Volume no varejo é diferente de volume em logística, e a diferença não é de tamanho: é de geografia. Contratar 300 pessoas para um centro de distribuição é um mercado, um endereço, uma operação. Contratar 300 pessoas para 25 lojas é 25 mercados locais simultâneos, cada um com concorrência, faixa e disponibilidade próprias.
Volume distribuído é mais difícil que volume concentrado
O erro clássico é tratar o projeto como um número só. A média esconde tudo: metade das lojas fecha o quadro com folga, um quarto fecha no limite, e um punhado não fecha de jeito nenhum — e é esse punhado que atrasa a inauguração da rede inteira.

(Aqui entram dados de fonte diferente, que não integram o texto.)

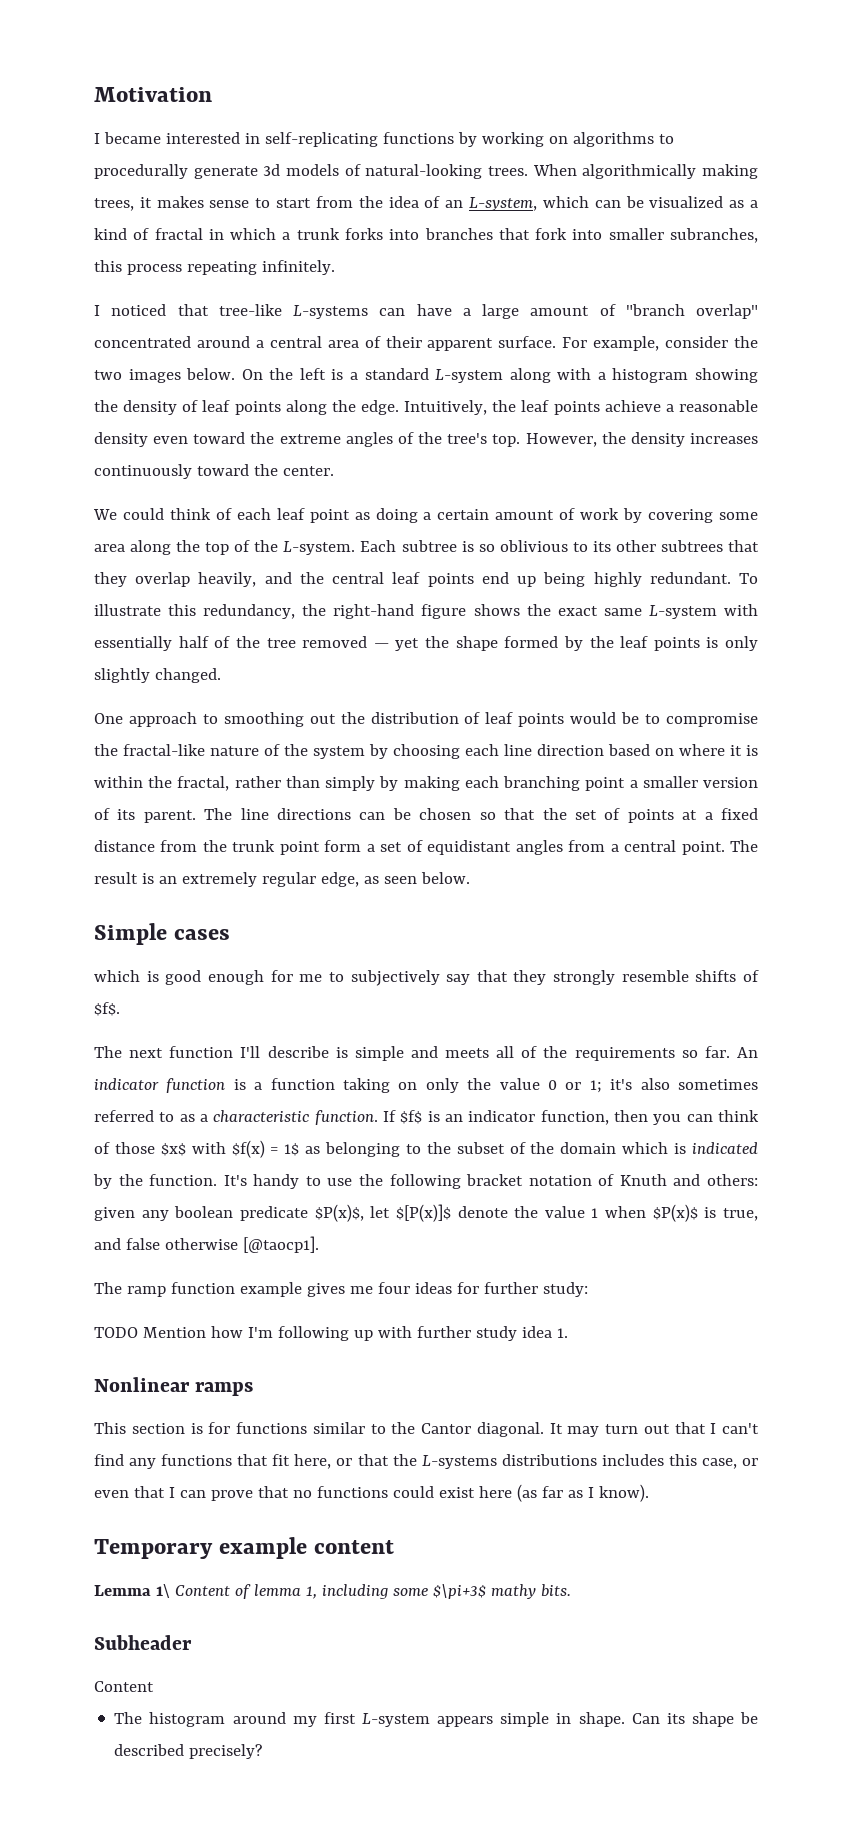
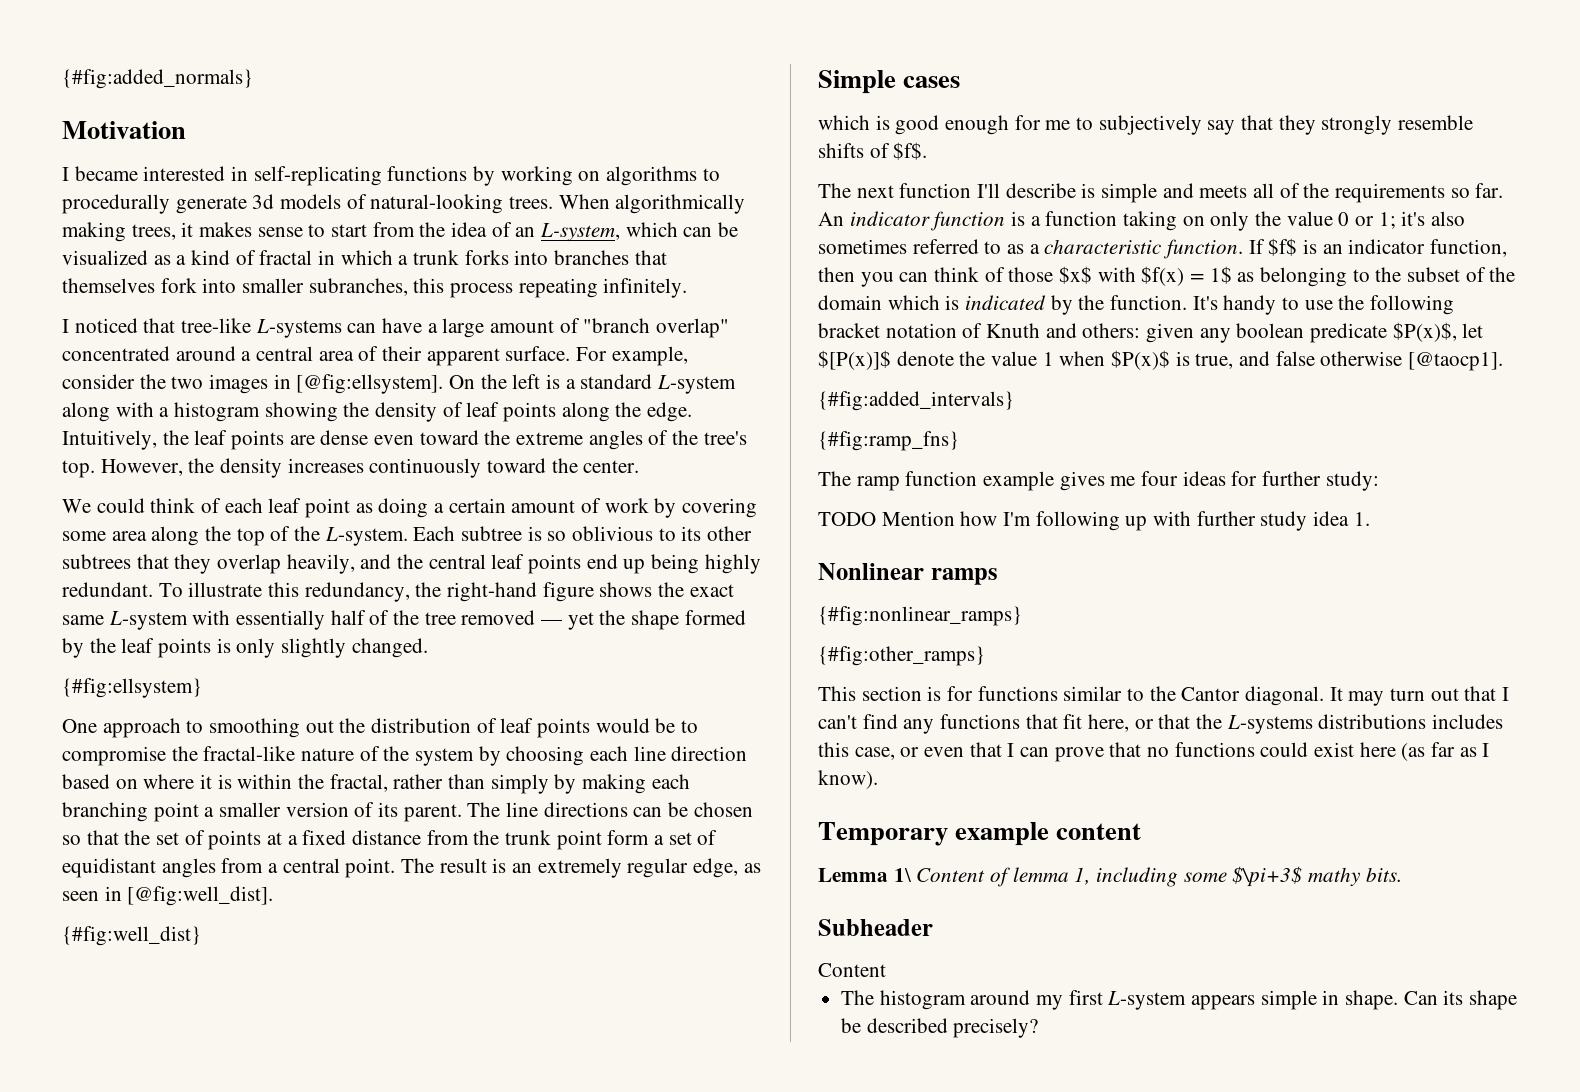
(94, 94) none -> [62,69,253,89] {#fig:added_normals} //
(530, 234) none -> [62,278,155,293] themselves
[186,368,236,380] below. -> [273,374,444,394] in [@fig:ellsystem].
[604,400,759,412] [94,432,148,447] achieve a reasonable density -> [289,430,369,445] are dense
(221, 675) none -> [62,678,202,698] // {#fig:ellsystem}
[420,872,470,884] below. -> [104,886,274,906] [62,926,201,946] in [@fig:well_dist]. // {#fig:well_dist}
(319, 1244) none -> [818,391,1014,411] [818,431,959,451] // {#fig:added_intervals} // {#fig:ramp_fns}
(254, 1389) none -> [818,606,1022,626] [818,646,985,666] // {#fig:nonlinear_ramps} // {#fig:other_ramps}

Por isso o funil é dimensionado e acompanhado por endereço, não no agregado. Loja em região de comércio saturado precisa de mais topo de funil que loja em bairro sem concorrência, e isso é sabido antes de abrir, não descoberto na véspera.
Também muda a divulgação: anúncio regional não resolve mercado de bairro. O que funciona é presença local — incluindo o canal mais antigo do varejo, que é a própria vitrine da loja em obra.
O gerente vem primeiro
Em abertura de loja, a sequência importa. Contratar a liderança com antecedência e envolvê-la na seleção da própria equipe muda dois resultados de uma vez: a qualidade da escolha, porque quem vai conviver avalia melhor, e a permanência, porque a equipe começa com vínculo já formado.
Redes que contratam equipe antes da liderança, para ganhar tempo, costumam pagar isso em rotatividade no segundo mês — quando o gerente chega e herda um time que não escolheu.
Treinamento é o gargalo, e ele é distribuído
Como em qualquer projeto de volume, a capacidade de treinar limita a velocidade de contratar. No varejo isso é pior porque a formação é descentralizada: não há uma turma grande, há dezenas de turmas pequenas, cada uma dependendo de um treinador que precisa se deslocar.
As admissões saem em ondas casadas com essa agenda. Admitir mais rápido do que se treina produz gente esperando, e quem espera desiste — especialmente no varejo, onde o candidato costuma ter outra oferta na mesma semana.
Convenção coletiva por endereço
Projeto de expansão quase sempre cruza fronteira de município, e as convenções coletivas do comércio variam por base territorial. Piso da categoria, regras de domingo e feriado e adicionais podem diferir entre duas lojas a poucos quilômetros uma da outra.
Padronizar a oferta em planilha única é cômodo e arriscado. Vale confirmar com a área trabalhista qual convenção se aplica a cada endereço antes de publicar as vagas — corrigir depois significa renegociar com gente já contratada.
O acompanhamento se estende por 90 dias e reporta a saída precoce por loja, não só por projeto. É a leitura que mostra se o problema foi seleção, liderança daquela unidade ou desenho da vaga naquele endereço.